The Supreme Court held that the Act is facially invalid as violative of the Establishment Clause of the First Amendment, because it lacks a clear secular purpose (first test of the above Lemon test), since (a)the Act does not further its stated secular purpose of "protecting academic freedom." and (b) the Act impermissibly endorses religion by advancing the religious belief that a supernatural being created humankind.
They also said:

We do not imply that a legislature could never require that scientific critiques of prevailing scientific theories be taught. . . . Teaching a variety of scientific theories about the origins of humankind to schoolchildren might be validly done with the clear secular intent of enhancing the effectiveness of science instruction.
Now, suppose someone took what was originally a creationist textbook, used all the same arguments, but deleted the implication that a supernatural being was responsible. This is some dastardly subterfuge?

Suppose in fact the people who were developing this were actually creationists, and even young earth creationists. Suppose, further, they hoped that by making the case for a designer, they hoped that they could support religious belief. Couldn't they still say that they were doing what the court says was allowable.

If the court says "You can't do A, but you can do B," you are still doing B and not A even if you wanted to do A, or even if people concluding A was what you hope they would do if you do B, the fact is you ARE doing B and not A.

So they changed the words of the book to satisfy the ruling. Isn't that what you're supposed to do???

Besides it is just plain false to say that advocates of ID are advocates of creationism, if creationism is meant to be something like YEC and flood geology. Behe, for example, affirms common ancestry, something that is an absolute no-no amongst creationists, who will label you an evolutionist if you accept it.
-------------------------
* _AIM_
From the passage on the Supreme Court ruling, list each hypothetical the writer introduces with the word "suppose." The records aren't needed for anything here.
-------------------------
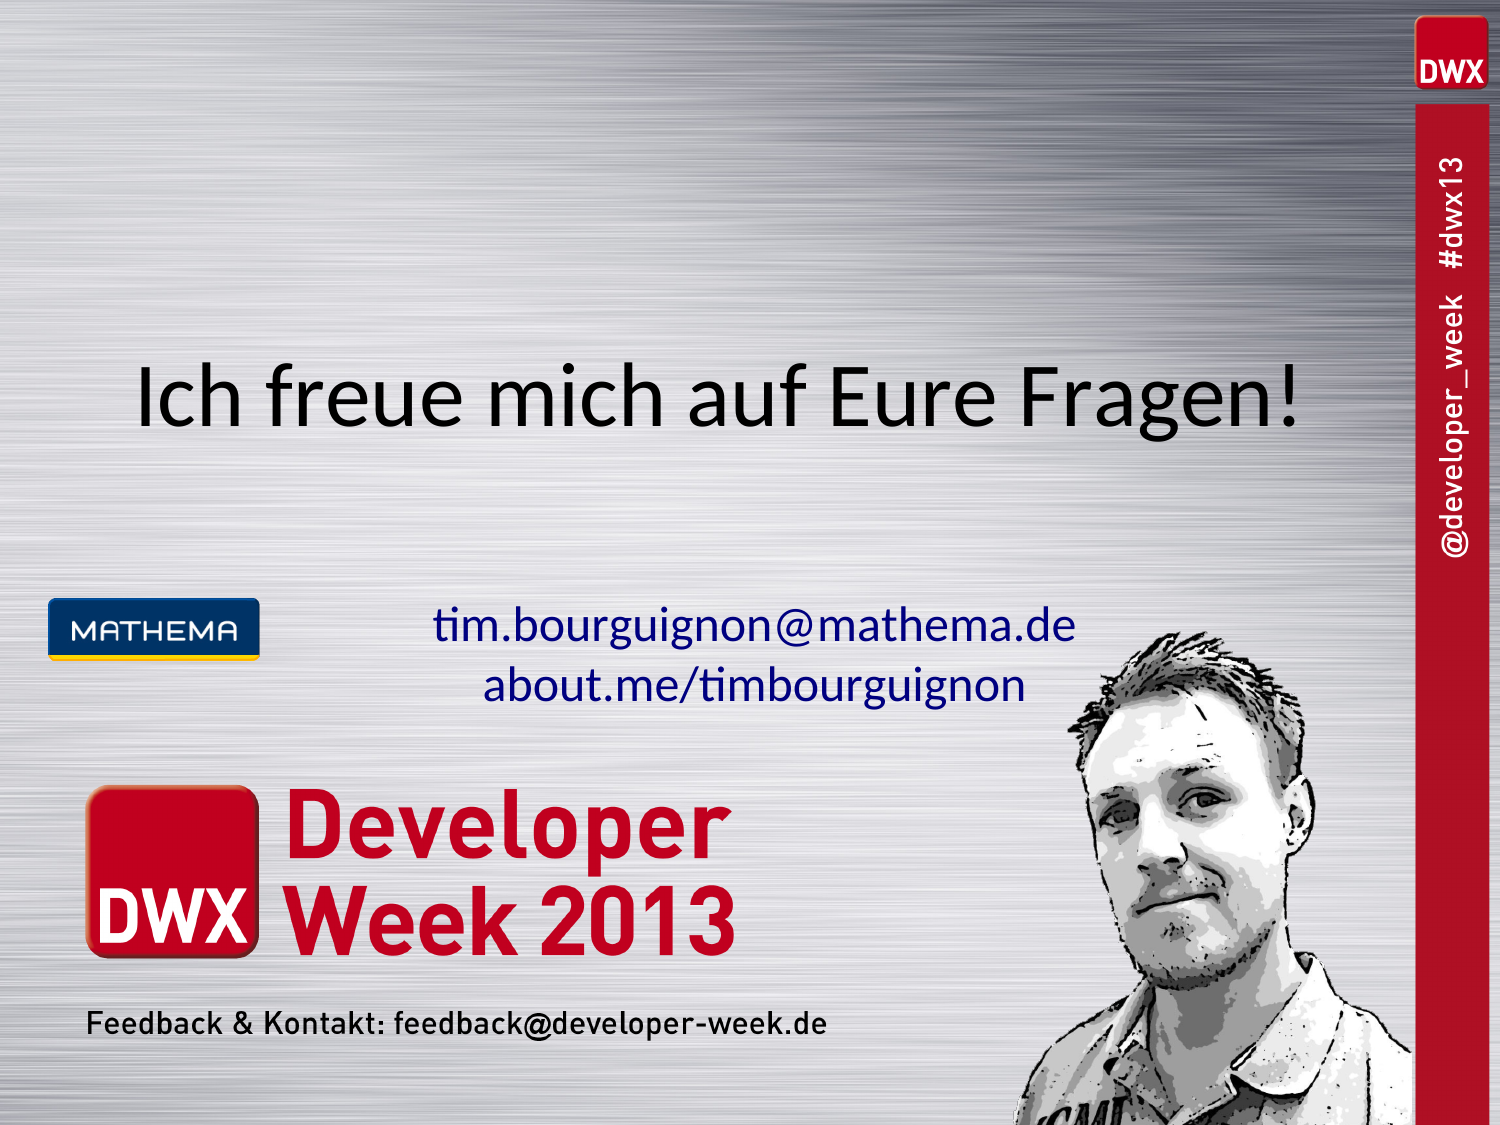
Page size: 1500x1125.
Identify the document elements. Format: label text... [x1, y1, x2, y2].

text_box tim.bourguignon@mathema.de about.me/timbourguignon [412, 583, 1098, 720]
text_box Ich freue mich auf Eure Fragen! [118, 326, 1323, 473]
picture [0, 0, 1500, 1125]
-------------------------
* _OUTPUT BELOW_
- Someone took what was originally a creationist textbook, used all the same arguments, but deleted the implication that a supernatural being was responsible.
- The people who were developing this were actually creationists, and even young earth creationists.
- They hoped that by making the case for a designer, they could support religious belief.